New Tutorial Connects Atoms and Molecules to Solids in High Harmonic Generation

A new tutorial by Shambhu Ghimire and David Reis of Stanford PULSE Institute brings together decades of research on high harmonic generation (HHG), unifying how scientists understand the phenomenon in atoms, molecules, and condensed matters. HHG occurs when intense ultrafast laser pulses drive electrons in materials to emit light at multiples of the laser frequency, producing attosecond bursts of radiation that can probe matter on the fastest timescales - the natural time scale of the electron motion. First established in atomic and molecular gases through the foundational work that led up to 2023 Nobel prize in physics, the field has expanded dramatically in recent years to include condensed matter systems such as solids and two-dimensional crystals.
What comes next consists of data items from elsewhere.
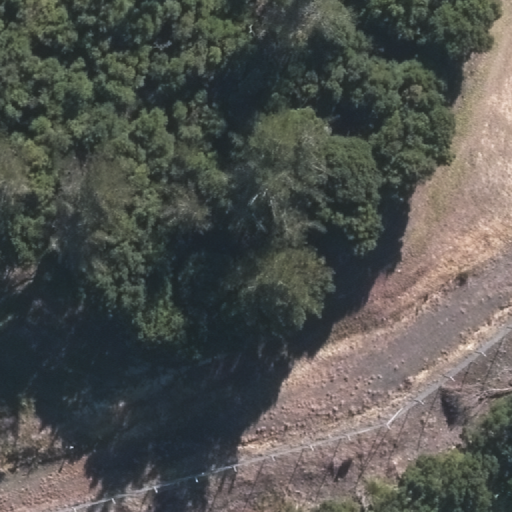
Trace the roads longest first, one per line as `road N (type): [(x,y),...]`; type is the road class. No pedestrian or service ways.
road 1 (track): [(0,494),(377,376),(511,269)]
road 2 (track): [(377,376),(511,48)]
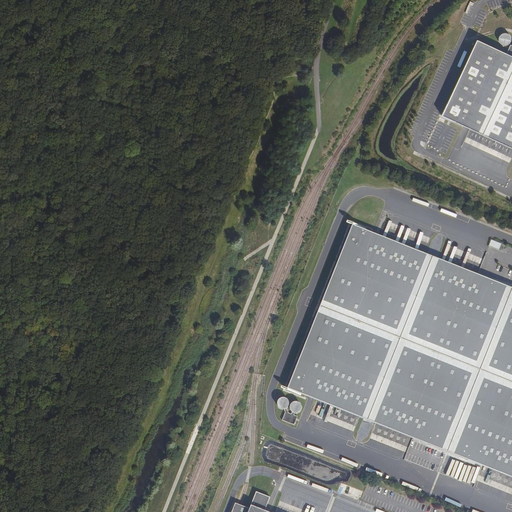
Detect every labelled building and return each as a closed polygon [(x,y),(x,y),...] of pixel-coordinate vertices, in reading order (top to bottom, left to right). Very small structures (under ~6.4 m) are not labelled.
[(506,53),(477,39),(470,53),(441,115),(472,130),(479,133),(486,136),(492,139),(499,142),(506,145),(511,148),(511,44),(510,43),(510,42),(511,41),(511,40),(511,39),(511,37),(510,37),(510,36),(509,35),(509,34),(507,34),(507,33),(506,33),(505,33),(504,33),(503,33),(502,33),(501,34),(500,35),(499,36),(499,37),(498,38),(498,39),(498,40),(499,40),(499,41),(499,42),(500,43),(500,44),(501,44),(501,45),(502,45),(503,45),(504,45),(505,46),(505,45),(506,48),(508,49),(506,53)] [(511,287),(478,274),(469,271),(462,268),(456,265),(449,263),(442,260),(409,247),(403,245),(397,242),(390,239),(383,237),(367,230),(368,228),(341,217),(274,386),(301,397),(302,394),(332,406),(338,408),(344,411),(351,413),(357,416),(378,424),(384,427),(391,429),(398,432),(404,434),(412,438),(482,465),(491,469),(497,471),(504,474),(510,477),(511,477),(511,287)] [(501,244),(491,240),(488,247),(499,251),(501,244)] [(294,400),(286,406),(291,414),(300,408),(294,400)] [(282,419),(293,424),(296,417),(286,412),(282,419)] [(359,499),(362,492),(341,483),(338,490),(359,499)] [(472,493),(461,489),(459,496),(469,500),(472,493)] [(249,508),(247,511),(268,511),(264,510),(270,497),(256,491),(249,508)] [(247,511),(249,508),(239,504),(235,503),(231,511),(247,511)]
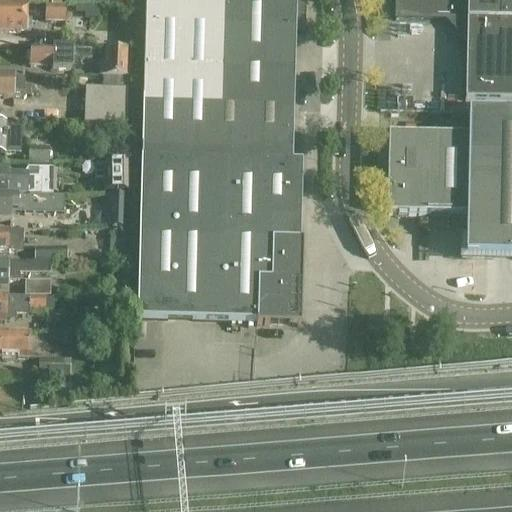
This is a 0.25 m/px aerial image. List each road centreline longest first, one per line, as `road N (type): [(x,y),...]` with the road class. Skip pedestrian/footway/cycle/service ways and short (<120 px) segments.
road 1 (motorway): [(511,392),(0,438)]
road 2 (motorway): [(511,440),(0,485)]
road 3 (unclassified): [(346,0),(346,186),(356,222),(423,300),(469,318),(511,315)]
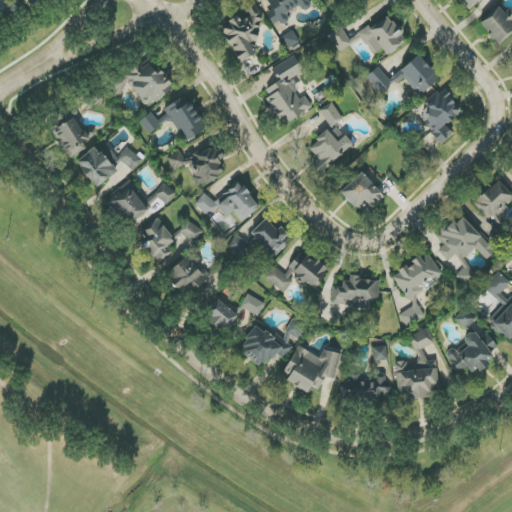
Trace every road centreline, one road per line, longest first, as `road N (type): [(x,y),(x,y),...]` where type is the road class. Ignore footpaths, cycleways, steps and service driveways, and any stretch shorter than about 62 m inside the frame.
road 1 (residential): [(511,412),(470,441),(374,461),(331,460),(284,443),(158,342),(0,143)]
road 2 (residential): [(171,18),(272,189),(334,234),(379,241),(497,124),(498,102),(485,80),(421,0)]
road 3 (residential): [(50,61),(171,18),(199,0)]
In solids, HHG provides a powerful new window into electronic band structure, symmetry and strong-field electron motion—turning tabletop laser systems into probes of quantum materials. The tutorial draws clear conceptual connections between the three-step model developed for atoms and the interband and intraband dynamics that govern harmonic generation in crystals.

“High harmonic generation gives us a way to watch electrons move in real time,” Ghimire said. “By connecting the atomic and solid-state pictures, we hope to provide a common framework that helps researchers across disciplines push the field forward.”

The article serves as both an accessible entry point for newcomers and a reference for experts working at the frontiers of ultrafast and strong-field science. By bridging atomic physics and condensed matter, it highlights HHG’s growing role in creating “quantum movies” of electrons and exploring next-generation materials.